In India, the economy appears to have shrunk sharply in 2020, but its fast-rising middle class coupled with government efforts to create a favourable environment for foreign investors contributed to rising foreign M&A targeting Indian businesses in ecommerce platforms, data processing services, digital payments and video streaming, according to Unctad.
The FDI story presents a double blow for regions such as Latin America and Africa, where domestic markets have not been rising as fast as in Asia and where cost reduction might be a greater incentive for investment. For those regions, the drying up of foreign investment came on top of large economic downturns.
In Peru, “all sectors registered severe declines of flows with virtually no new investment in the services, manufacturing and utilities industries”, said Unctad. In Africa, “the pandemic’s negative impact on FDI was amplified by low prices of and low demand for commodities”.
The trend for China and India is, of course, in stark contrast with the many warnings of rapid reshoring or nearshoring as a result of supply chain disruption during the pandemic, and it points to businesses planning to access growing markets and seeking strategic assets.
Caroline Freund, global director of trade, investment and competitiveness at the World Bank, said in December that the expectations of reshoring or nearshoring “may be driven more by rhetoric than reality”.
The World Bank is monitoring foreign investors’ sentiment regularly since the crisis, due to the key role of FDI as a source of finance and of economic growth for many developing nations.

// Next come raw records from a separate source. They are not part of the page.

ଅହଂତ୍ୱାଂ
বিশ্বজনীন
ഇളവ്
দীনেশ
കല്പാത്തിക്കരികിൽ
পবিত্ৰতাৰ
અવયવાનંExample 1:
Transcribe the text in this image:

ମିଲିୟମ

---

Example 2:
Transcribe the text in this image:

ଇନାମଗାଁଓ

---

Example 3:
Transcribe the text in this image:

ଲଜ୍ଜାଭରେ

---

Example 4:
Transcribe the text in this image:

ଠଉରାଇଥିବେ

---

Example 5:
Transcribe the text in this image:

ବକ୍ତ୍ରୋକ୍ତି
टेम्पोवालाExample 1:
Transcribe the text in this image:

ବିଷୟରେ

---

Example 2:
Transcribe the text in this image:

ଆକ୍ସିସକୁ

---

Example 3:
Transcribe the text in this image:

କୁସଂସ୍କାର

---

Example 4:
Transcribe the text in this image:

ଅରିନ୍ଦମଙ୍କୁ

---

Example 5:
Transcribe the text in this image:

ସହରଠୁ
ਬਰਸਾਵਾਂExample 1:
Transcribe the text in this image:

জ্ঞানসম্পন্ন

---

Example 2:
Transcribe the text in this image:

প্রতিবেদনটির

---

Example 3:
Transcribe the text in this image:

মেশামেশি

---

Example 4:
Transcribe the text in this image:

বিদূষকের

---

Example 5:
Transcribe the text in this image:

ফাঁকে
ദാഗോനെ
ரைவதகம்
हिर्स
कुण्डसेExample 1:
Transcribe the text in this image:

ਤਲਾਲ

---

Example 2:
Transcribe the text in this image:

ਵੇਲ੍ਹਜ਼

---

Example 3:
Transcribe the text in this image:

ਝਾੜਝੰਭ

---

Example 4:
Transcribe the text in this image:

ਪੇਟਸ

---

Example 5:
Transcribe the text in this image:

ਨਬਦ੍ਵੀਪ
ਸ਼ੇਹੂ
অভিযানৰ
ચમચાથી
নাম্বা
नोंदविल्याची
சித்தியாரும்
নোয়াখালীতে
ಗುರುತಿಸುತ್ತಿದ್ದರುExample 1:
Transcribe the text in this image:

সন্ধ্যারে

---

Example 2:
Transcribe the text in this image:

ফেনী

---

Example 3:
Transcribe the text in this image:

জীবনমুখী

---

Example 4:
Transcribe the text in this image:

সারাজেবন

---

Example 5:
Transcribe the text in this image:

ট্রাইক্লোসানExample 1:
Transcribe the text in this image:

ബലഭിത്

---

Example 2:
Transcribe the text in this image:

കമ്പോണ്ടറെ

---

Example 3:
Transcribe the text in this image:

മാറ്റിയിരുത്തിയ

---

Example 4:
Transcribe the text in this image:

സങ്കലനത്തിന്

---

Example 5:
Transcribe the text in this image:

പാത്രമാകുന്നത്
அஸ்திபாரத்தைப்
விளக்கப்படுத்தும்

Almost half of foreign investors surveyed said they were planning to reshore their operations. But at the same time the bank found many multinationals were planning to invest in China, while they expressed a much weaker appetite for Europe and central Asia, an often-cited nearshoring region.

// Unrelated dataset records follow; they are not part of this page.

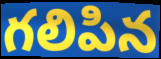
గలిపినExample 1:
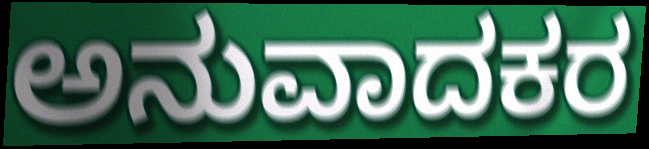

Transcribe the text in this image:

ಅನುವಾದಕರ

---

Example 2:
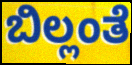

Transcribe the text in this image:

ಬಿಲ್ಲಂತೆ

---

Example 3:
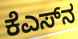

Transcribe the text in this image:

ಕೆಎಸ್‌ನ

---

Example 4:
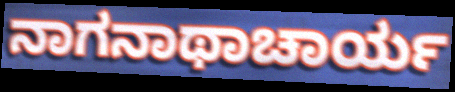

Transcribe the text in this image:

ನಾಗನಾಥಾಚಾರ್ಯ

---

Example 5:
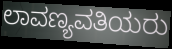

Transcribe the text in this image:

ಲಾವಣ್ಯವತಿಯರುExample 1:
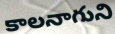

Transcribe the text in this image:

కాలనాగుని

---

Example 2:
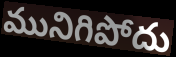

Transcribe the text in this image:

మునిగిపోదు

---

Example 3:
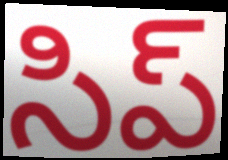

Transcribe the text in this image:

సిప్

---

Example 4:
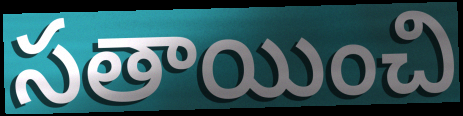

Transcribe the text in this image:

సతాయించి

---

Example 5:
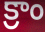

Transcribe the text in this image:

క్రాం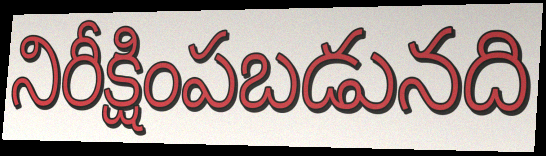
నిరీక్షింపబడునదిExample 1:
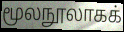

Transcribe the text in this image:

மூலநூலாகக்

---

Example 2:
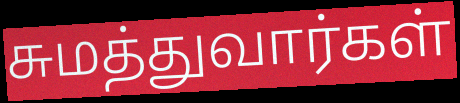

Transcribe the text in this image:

சுமத்துவார்கள்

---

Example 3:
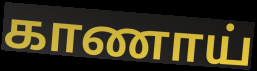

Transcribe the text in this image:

காணாய்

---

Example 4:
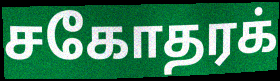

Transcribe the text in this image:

சகோதரக்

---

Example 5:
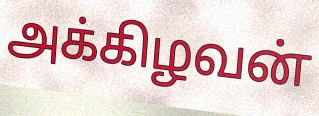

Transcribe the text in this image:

அக்கிழவன்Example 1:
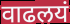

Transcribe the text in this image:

वाढलयं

It doesn’t really tally. And makes us — and others — suspect this trend of larger cross-border investment inflows in Asia will continue. Martin Kaspar, head of development at German automotive supplier Fränkische, said at an FDI conference in June that despite the pandemic and the smaller wage gap “people will still be investing in India and China because there is access to Asia”.
The trade story that’s dominated the global news agenda in recent days has been the EU’s rushed moves to curb vaccine exports, which have perturbed officials from London to Tokyo. If anyone is seeking a primer of what the EU has done and what the implications are, we’d recommend this excellent summary from Simon Evenett, a professor at the University of St Gallen in Switzerland.
The paper, Export Controls on Covid-19 Vaccines: Has the EU opened Pandora’s Box?, examines seven grounds of legitimate concern for the region’s trading powers and five scenarios that could play out. His conclusion: “Having dropped the ball on the roll out of Covid-19 vaccines, public health officials should not be allowed to inflict collateral damage on the world trading system. As we have learned from history, when it comes to trade restrictions, all too often governments act in haste and repent at leisure.” Let’s hope that’s not the case this time around.